Did you do any custom add-on development?

Once we really dove into creating our site, the Structure tree grew significantly (it’s currently 6500+ entries and climbing!) and became a bit unwieldy to use. We wrote an accessory that allows users to search easier and select a parent in the publish panel for quicker access to their pages. We use an EE2 version of Brandon Kelly’s “Edit This” extension and a modified version of Erik Reagan’s “CP Pad Lock.”

Our team also spent a lot of time developing our course catalog, course wizard, campus directory, and e-commerce forms for university giving. Though these are not exactly add-ons, they all used CodeIgniter and are embedded into the EE architecture, with all the tables in the EE database.  Due to time constraints, they were not initially developed as add-ons, but may well be in the future!

What is next on the plate for umb.edu? Any additional functionality you can tell us about?

We are fast approaching the end of our 90-day settling period! Once that ends, my white board is filled with feature requests and sub sites for conferences and events.

We are getting ready to roll out Better Workflow to a select group of editors as a pilot. Many groups have asked for a content workflow and approval process and functionality, but don’t fully understand what it involves until they see it in front of them. Some editors are using the workflow now and it will be rolled out to more as necessary.

Other items in the queue:

  • R25/25 live Calendaring integration
  • Vulnerability Scanning - Site Security Hardening
  • An IT Service Catalog
  • News feed integration
  • Potentially replacing Google Analytics
  • Better Caching
  • Custom work for grant-funded projects

Do you have any other information you’d like to share with the community? Tips from this project you’d like to share? Lessons you’ve learned?
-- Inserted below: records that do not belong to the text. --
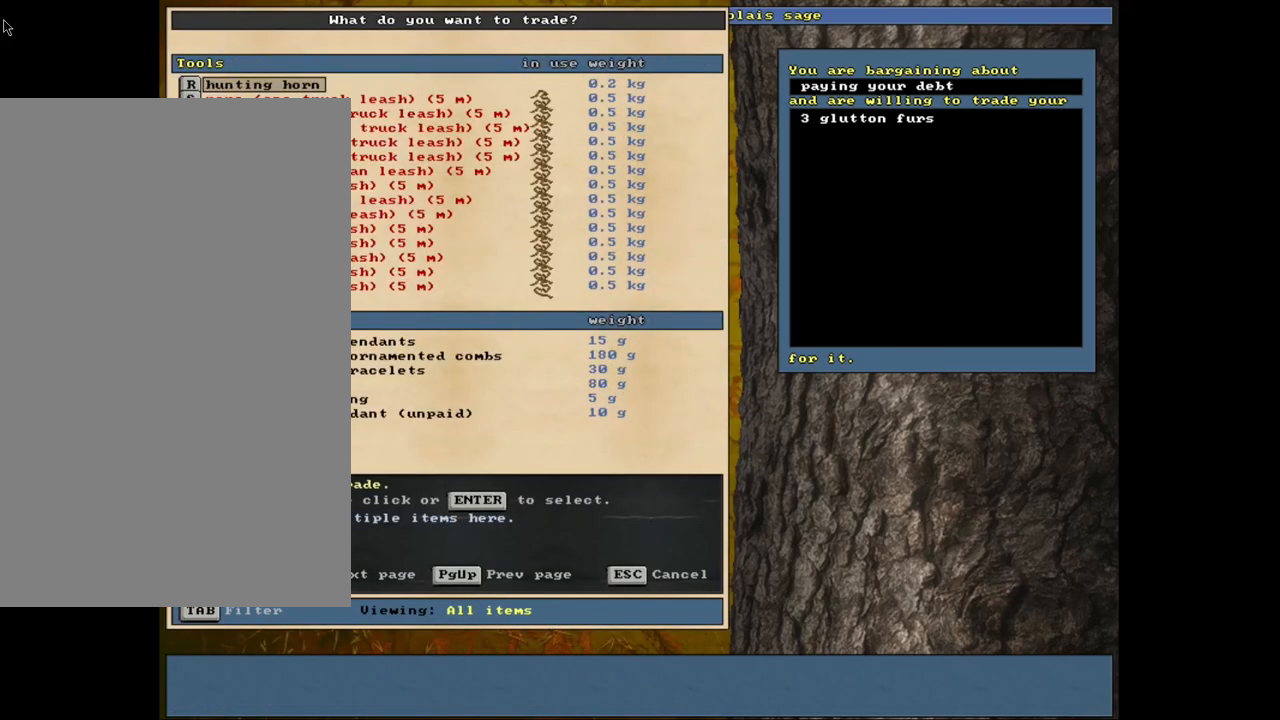
{"keys": [], "mouse": [], "events": []}
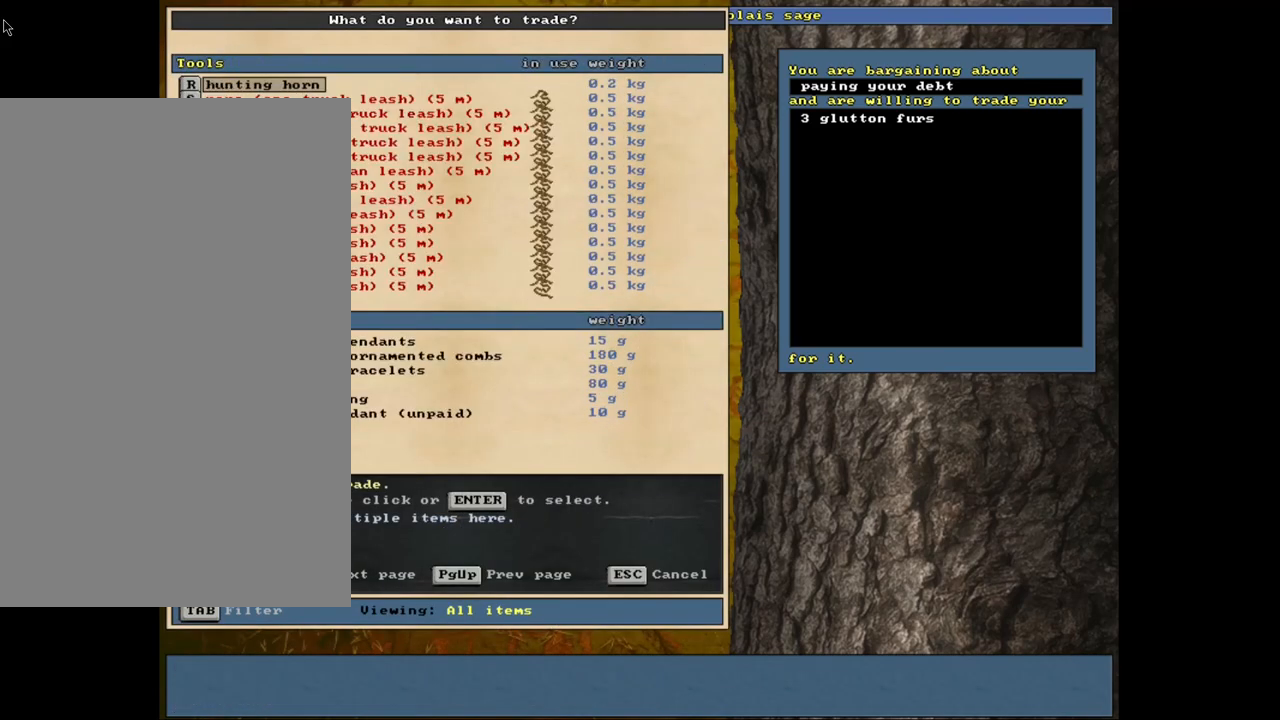
{"keys": [], "mouse": [], "events": []}
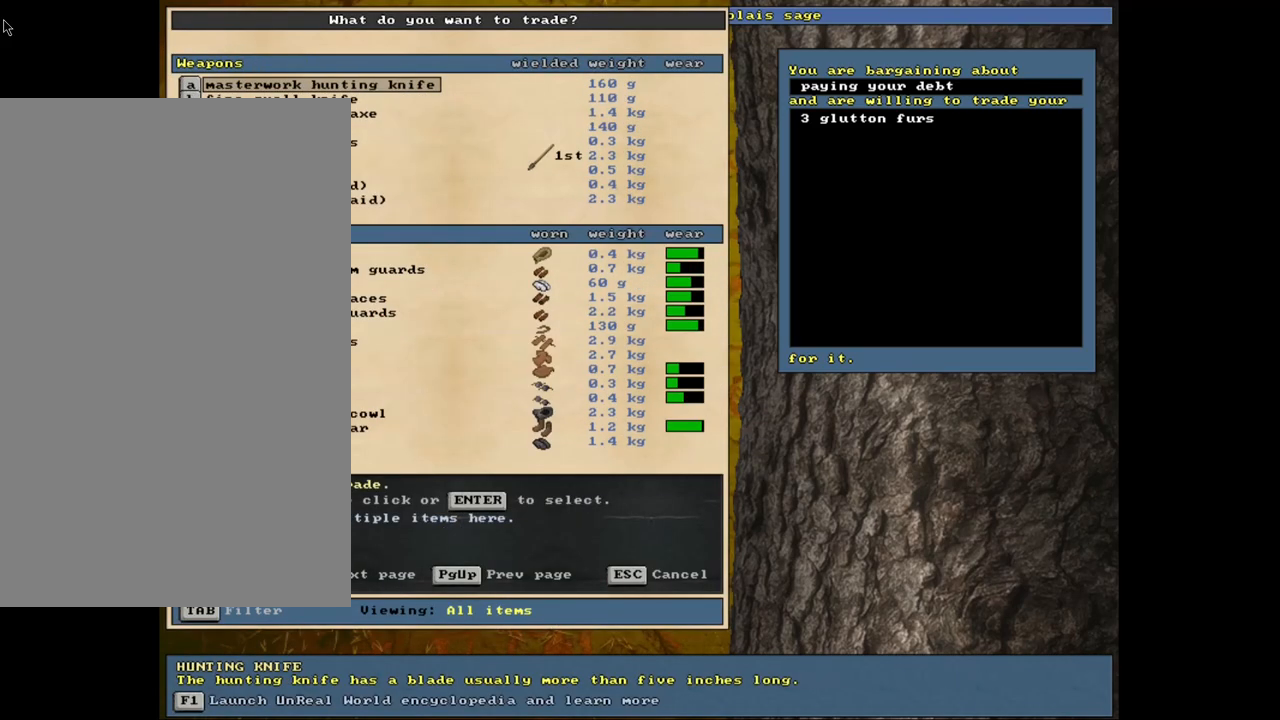
{"keys": [], "mouse": [], "events": [[384, "escape", "down"], [450, "escape", "up"]]}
Don’t try this on your own!  Hire an outside firm that specializes in higher-ed to assist with content, site blueprint, art direction and initial build of the site.

Make sure you have a project manager and plan, plan, plan. That includes everything from how you are going to train editors (we currently have 150+) and provide them with documentation, to the actual roll out, load testing, QA/QC…. the list goes on.

During the last four months of the project, we had daily scrum meetings to see where everyone was, where they were going, and collaboratively review any sticking points that may have popped up.

It’s a lengthy process. Don’t expect to roll out such a complex site as this overnight. From the start of our RFP process to launch, it was a two-and-a-half-year endeavor!